Cependant, les membres magistrats resteraient largement majoritaires au sein du Conseil supérieur de la magistrature. Ils constitueraient en effet les trois cinquièmes de la composition de chaque section, la proportion des membres " laïques " étant portée à deux cinquièmes contre un tiers actuellement (soit 40 % au lieu de 33 %).

L'idée de prévoir une majorité en faveur des membres laïques a été évoquée au cours des débats de la " bicamerale " mais a été abandonnée devant les fortes résistances des magistrats et d'une partie de la classe politique.

3. Une séparation des fonctions administratives et disciplinaires

En ce qui concerne les fonctions disciplinaires, le texte adopté par la " bicamerale " prévoit la création d'un organe distinct du Conseil supérieur de la magistrature : la Cour de justice de la magistrature, composée de neuf membres issus pour six d'entre eux du Conseil supérieur de la magistrature (dont quatre magistrats et deux " laïques ") et pour trois d'entre eux du Conseil supérieur de la magistrature administrative (dont deux magistrats et un " laïque ").

Cette nouvelle Cour de justice de la magistrature serait chargée de statuer sur les sanctions disciplinaires à l'égard des magistrats et se substituerait donc à l'actuelle section disciplinaire du CSM.

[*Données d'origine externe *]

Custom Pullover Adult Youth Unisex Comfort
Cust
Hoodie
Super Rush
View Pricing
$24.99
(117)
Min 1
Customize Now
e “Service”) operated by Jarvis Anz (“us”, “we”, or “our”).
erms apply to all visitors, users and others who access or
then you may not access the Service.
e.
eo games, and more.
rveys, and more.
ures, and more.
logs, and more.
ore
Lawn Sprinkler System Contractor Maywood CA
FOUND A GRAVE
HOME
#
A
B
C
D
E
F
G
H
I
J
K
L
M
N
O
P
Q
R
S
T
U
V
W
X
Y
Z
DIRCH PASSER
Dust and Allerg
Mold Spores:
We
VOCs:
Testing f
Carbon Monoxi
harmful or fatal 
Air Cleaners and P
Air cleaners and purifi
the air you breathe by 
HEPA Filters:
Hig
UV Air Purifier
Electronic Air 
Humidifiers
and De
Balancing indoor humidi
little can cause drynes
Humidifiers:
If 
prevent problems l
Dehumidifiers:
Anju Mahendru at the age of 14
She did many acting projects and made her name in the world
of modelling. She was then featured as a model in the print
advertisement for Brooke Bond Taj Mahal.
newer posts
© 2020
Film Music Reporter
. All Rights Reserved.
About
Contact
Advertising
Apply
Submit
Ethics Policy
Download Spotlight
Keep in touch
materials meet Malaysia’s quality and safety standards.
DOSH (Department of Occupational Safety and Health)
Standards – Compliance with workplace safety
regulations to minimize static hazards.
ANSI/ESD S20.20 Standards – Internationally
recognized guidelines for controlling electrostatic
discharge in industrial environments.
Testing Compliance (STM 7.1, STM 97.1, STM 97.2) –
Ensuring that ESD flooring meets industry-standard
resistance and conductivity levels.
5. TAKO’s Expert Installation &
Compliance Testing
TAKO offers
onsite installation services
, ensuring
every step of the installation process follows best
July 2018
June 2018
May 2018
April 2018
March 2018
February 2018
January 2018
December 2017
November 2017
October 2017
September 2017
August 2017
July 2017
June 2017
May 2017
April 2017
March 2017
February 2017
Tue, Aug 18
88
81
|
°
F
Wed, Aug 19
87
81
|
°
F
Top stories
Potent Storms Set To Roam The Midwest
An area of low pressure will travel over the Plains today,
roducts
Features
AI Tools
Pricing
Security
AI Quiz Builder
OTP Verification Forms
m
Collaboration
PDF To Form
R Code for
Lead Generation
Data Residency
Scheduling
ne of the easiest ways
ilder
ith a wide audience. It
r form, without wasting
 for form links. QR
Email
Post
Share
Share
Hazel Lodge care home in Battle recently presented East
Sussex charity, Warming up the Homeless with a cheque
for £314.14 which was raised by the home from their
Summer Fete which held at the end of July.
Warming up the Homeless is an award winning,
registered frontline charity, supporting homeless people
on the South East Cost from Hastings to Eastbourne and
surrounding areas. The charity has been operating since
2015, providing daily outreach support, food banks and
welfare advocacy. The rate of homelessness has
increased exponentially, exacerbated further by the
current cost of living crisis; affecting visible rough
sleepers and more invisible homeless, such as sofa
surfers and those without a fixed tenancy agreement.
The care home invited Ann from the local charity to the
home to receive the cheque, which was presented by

Les fonctions administratives et juridictionnelles seraient totalement séparées, les membres de la Cour de justice de la magistrature ne participant pas aux activités du CSM.

Un Procureur général, désigné par le Sénat, serait le seul titulaire de l'action disciplinaire à l'encontre des magistrats ; il pourrait engager une enquête disciplinaire de sa propre initiative, ou à la demande du ministre de la justice, du procureur général près la Cour de cassation ou du CSM.

4. Une limitation des autres pouvoirs du Conseil supérieur de la magistrature

La " bicamerale " a souhaité réagir contre le développement du pouvoir paranormatif du Conseil supérieur de la magistrature, qui lui est apparu constituer un empiétement sur la compétence du pouvoir législatif.

Elle a donc prévu dans le texte du projet de révision constitutionnelle que les membres du Conseil supérieur de la magistrature ne pourraient émettre d'avis sur les projets de loi, avant leur présentation au Parlement, que sur la demande du ministre de la justice, et qu'il leur serait interdit d'adopter des actes ayant une orientation politique.

*

La " bicamerale " a par ailleurs souhaité inscrire dans la Constitution un certain nombre de grands principes relatifs à la justice, s'inspirant notamment des fondements de la nouvelle procédure pénale accusatoire mise en place depuis 1989 :

- principe du procès équitable ;

- principe du contradictoire ;

- principe de l'égalité des parties devant un juge " tiers " ;

- " principi dell'oralità, della concentrazione e dell'immediatezza " (c'est-à-dire, selon le rapport de M. Boato, le caractère principalement oral du procès, son déroulement dans le cadre d'une audience unique ou de quelques audiences rapprochées, et avec une relation directe entre le juge et la personne dont le juge doit évaluer les déclarations).